START Information
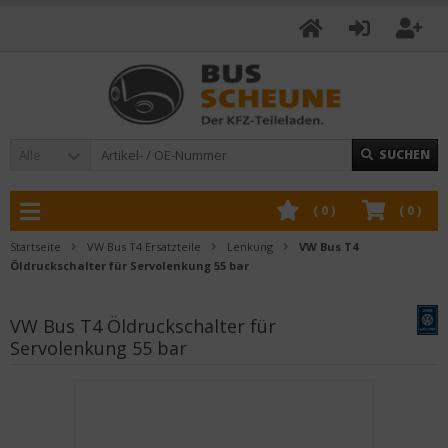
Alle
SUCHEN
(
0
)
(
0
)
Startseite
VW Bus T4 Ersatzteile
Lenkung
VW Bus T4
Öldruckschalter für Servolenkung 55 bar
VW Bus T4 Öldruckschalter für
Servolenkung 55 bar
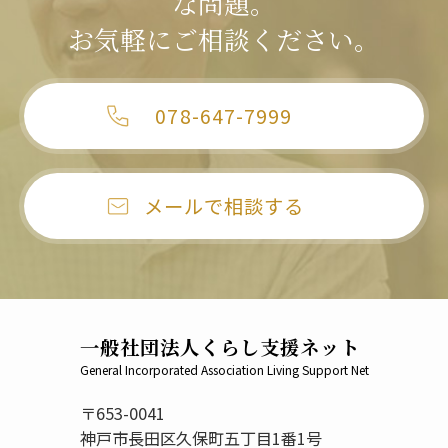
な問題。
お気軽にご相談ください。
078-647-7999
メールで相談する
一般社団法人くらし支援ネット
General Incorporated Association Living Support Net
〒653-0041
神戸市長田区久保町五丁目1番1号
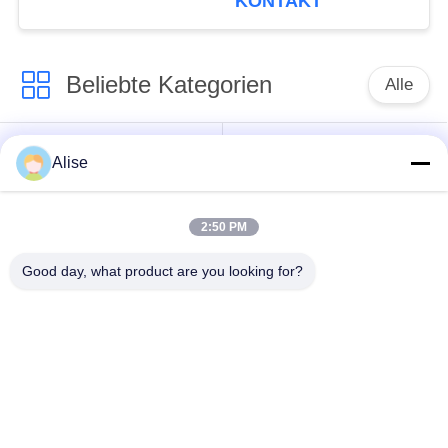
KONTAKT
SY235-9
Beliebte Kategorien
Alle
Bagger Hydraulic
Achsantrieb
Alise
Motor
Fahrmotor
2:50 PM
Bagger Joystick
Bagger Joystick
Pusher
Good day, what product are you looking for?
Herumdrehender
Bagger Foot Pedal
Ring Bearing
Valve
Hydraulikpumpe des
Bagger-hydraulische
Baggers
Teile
END Information
Render all of the data above as a JSON list of strings, with one string for each line of text and blank lines omitted. Leave the pictures out of the answer.

[
  "Alle",
  "SUCHEN",
  "(",
  "0",
  ")",
  "(",
  "0",
  ")",
  "Startseite",
  "VW Bus T4 Ersatzteile",
  "Lenkung",
  "VW Bus T4",
  "Öldruckschalter für Servolenkung 55 bar",
  "VW Bus T4 Öldruckschalter für",
  "Servolenkung 55 bar",
  "な問題。",
  "お気軽にご相談ください。",
  "078-647-7999",
  "メールで相談する",
  "一般社団法人くらし支援ネット",
  "General Incorporated Association Living Support Net",
  "〒653-0041",
  "神戸市長田区久保町五丁目1番1号",
  "KONTAKT",
  "SY235-9",
  "Beliebte Kategorien",
  "Alle",
  "Bagger Hydraulic",
  "Achsantrieb",
  "Alise",
  "Motor",
  "Fahrmotor",
  "2:50 PM",
  "Bagger Joystick",
  "Bagger Joystick",
  "Pusher",
  "Good day, what product are you looking for?",
  "Herumdrehender",
  "Bagger Foot Pedal",
  "Ring Bearing",
  "Valve",
  "Hydraulikpumpe des",
  "Bagger-hydraulische",
  "Baggers",
  "Teile"
]